Joel 2:1-2; Matthew 6:9-13
We fear darkness. We fill our homes with lamps and candles and bright beams outside our doors. We keep our eyes on our screens, brightly animated and full of entertainment.
We fear hunger, our purses stocked with little bags of trail mix and granola, our desk drawers offering chocolates for the mid-morning and mid-day and mid-afternoon slumps, our cupboards full of quick and tasty things that we can reach for in that loathsome hour between work and dinner.
But what is it that we are actually afraid of? We, this people who do not often experience real darkness or real hunger? Are we afraid of the emptiness left behind when the snacks have run out? Of what our hands and our mouths will do without convenient foods to fill them? Is this emptiness the same space that we fill with our lights and our phones and our televisions and our computers in the nighttime? Why do we forget that God so often comes in the darkness and emptiness?
I began to fast on Sundays at the beginning of February so that I could develop an understanding of these urges in myself, so that I could understand myself better and, in so doing, better understand the spaces I fill with food, better understand hunger, and better understand what it means to feast.
I do not yet have answers, but this is a journey I have committed to following throughout the season of Lent. It has been hard and it has also been surprisingly easy to fast. On Saturday evening, I eat dinner. When I wake on Sunday, I drink water. Then coffee or water throughout the morning. I abstain from food until dinner that night, when I sit down with my family for dinner. This meal has become a feast, a breaking of the fast that I welcome with sincere gratitude and awareness for the abundant gift of food. When I feel a pang of hunger throughout the day, I inwardly pray, asking God to guide me in what I need to learn about food and about my calling to food ministry. This prayer becomes constant as the day progresses toward nighttime, my calls to God piling and piling with each breath I take.

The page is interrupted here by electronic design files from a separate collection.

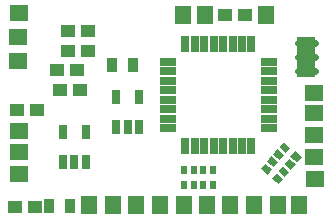
<source format=gts>
G75*
%MOIN*%
%OFA0B0*%
%FSLAX25Y25*%
%IPPOS*%
%LPD*%
%AMOC8*
5,1,8,0,0,1.08239X$1,22.5*
%
%ADD10R,0.04731X0.04337*%
%ADD11R,0.06400X0.05400*%
%ADD12R,0.05400X0.06400*%
%ADD13R,0.03550X0.05124*%
%ADD14R,0.02369X0.02959*%
%ADD15R,0.02565X0.05124*%
%ADD16R,0.05400X0.02600*%
%ADD17R,0.02600X0.05400*%
%ADD18C,0.02172*%
%ADD19R,0.06040X0.13760*%
D10*
X0005040Y0008242D03*
X0011732Y0008242D03*
X0012370Y0040535D03*
X0005677Y0040535D03*
X0019913Y0047467D03*
X0026606Y0047467D03*
X0025637Y0053851D03*
X0018945Y0053851D03*
X0022628Y0060343D03*
X0029321Y0060343D03*
X0029406Y0067084D03*
X0022713Y0067084D03*
X0074975Y0072340D03*
X0081668Y0072340D03*
D11*
X0104773Y0046325D03*
X0104773Y0039702D03*
X0104773Y0032467D03*
X0104737Y0025139D03*
X0105034Y0017648D03*
X0006475Y0019216D03*
X0006263Y0026550D03*
X0006302Y0033526D03*
X0006112Y0056957D03*
X0006180Y0064829D03*
X0006233Y0072841D03*
D12*
X0060951Y0072277D03*
X0068404Y0072277D03*
X0088774Y0072325D03*
X0092826Y0009137D03*
X0099826Y0009074D03*
X0084750Y0009033D03*
X0076801Y0009001D03*
X0068899Y0009056D03*
X0061201Y0008926D03*
X0053373Y0008926D03*
X0045402Y0008973D03*
X0037771Y0008927D03*
X0029783Y0009032D03*
D13*
X0023520Y0008741D03*
X0016433Y0008741D03*
X0037285Y0055537D03*
X0044371Y0055537D03*
D14*
X0061467Y0020545D03*
X0064617Y0020545D03*
X0067766Y0020545D03*
X0070916Y0020545D03*
X0070916Y0015624D03*
X0067766Y0015624D03*
X0064617Y0015624D03*
X0061467Y0015624D03*
G36*
X0086943Y0020972D02*
X0088466Y0022786D01*
X0090731Y0020886D01*
X0089208Y0019072D01*
X0086943Y0020972D01*
G37*
G36*
X0088968Y0023385D02*
X0090491Y0025199D01*
X0092756Y0023299D01*
X0091233Y0021485D01*
X0088968Y0023385D01*
G37*
G36*
X0090992Y0025797D02*
X0092515Y0027611D01*
X0094780Y0025711D01*
X0093257Y0023897D01*
X0090992Y0025797D01*
G37*
G36*
X0093017Y0028210D02*
X0094540Y0030024D01*
X0096805Y0028124D01*
X0095282Y0026310D01*
X0093017Y0028210D01*
G37*
G36*
X0094762Y0022634D02*
X0096285Y0024448D01*
X0098550Y0022548D01*
X0097027Y0020734D01*
X0094762Y0022634D01*
G37*
G36*
X0092737Y0020221D02*
X0094260Y0022035D01*
X0096525Y0020135D01*
X0095002Y0018321D01*
X0092737Y0020221D01*
G37*
G36*
X0090713Y0017808D02*
X0092236Y0019622D01*
X0094501Y0017722D01*
X0092978Y0015908D01*
X0090713Y0017808D01*
G37*
G36*
X0096787Y0025047D02*
X0098310Y0026861D01*
X0100575Y0024961D01*
X0099052Y0023147D01*
X0096787Y0025047D01*
G37*
D15*
X0046334Y0034819D03*
X0042593Y0034819D03*
X0038853Y0034819D03*
X0028605Y0033440D03*
X0021125Y0033440D03*
X0021125Y0023203D03*
X0024865Y0023203D03*
X0028605Y0023203D03*
X0038853Y0045056D03*
X0046334Y0045056D03*
D16*
X0055927Y0044106D03*
X0055927Y0047255D03*
X0055927Y0050405D03*
X0055927Y0053555D03*
X0055927Y0056704D03*
X0055927Y0040956D03*
X0055927Y0037806D03*
X0055927Y0034657D03*
X0089727Y0034657D03*
X0089727Y0037806D03*
X0089727Y0040956D03*
X0089727Y0044106D03*
X0089727Y0047255D03*
X0089727Y0050405D03*
X0089727Y0053555D03*
X0089727Y0056704D03*
D17*
X0083851Y0062580D03*
X0080701Y0062580D03*
X0077552Y0062580D03*
X0074402Y0062580D03*
X0071253Y0062580D03*
X0068103Y0062580D03*
X0064953Y0062580D03*
X0061804Y0062580D03*
X0061804Y0028780D03*
X0064953Y0028780D03*
X0068103Y0028780D03*
X0071253Y0028780D03*
X0074402Y0028780D03*
X0077552Y0028780D03*
X0080701Y0028780D03*
X0083851Y0028780D03*
D18*
X0099281Y0053539D02*
X0105009Y0053539D01*
X0105009Y0058264D02*
X0099281Y0058264D01*
X0099281Y0062988D02*
X0105009Y0062988D01*
D19*
X0102155Y0058254D03*
M02*

</source>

I pray this prayer because I do not want to merely be content, lulled into security by my lamps and my screens and my baggies of almonds. I pray this prayer because, through my fast, I want not to be frightened by the threat of darkness and emptiness, but rather to use it to create the space for the next good and holy thing God is calling me to in my life. This prayer is a plea, that God will “give us this day our daily bread” (Mt. 6:11), that I might have all I need to thrive and the space I need to live it fully.
Prayer: Generous God, remember those who hunger and those who live in fear. Help us to ask the questions you need us to ask, that we may be continually reminded that you are present in all the spaces and emptiness we experience each day. Amen.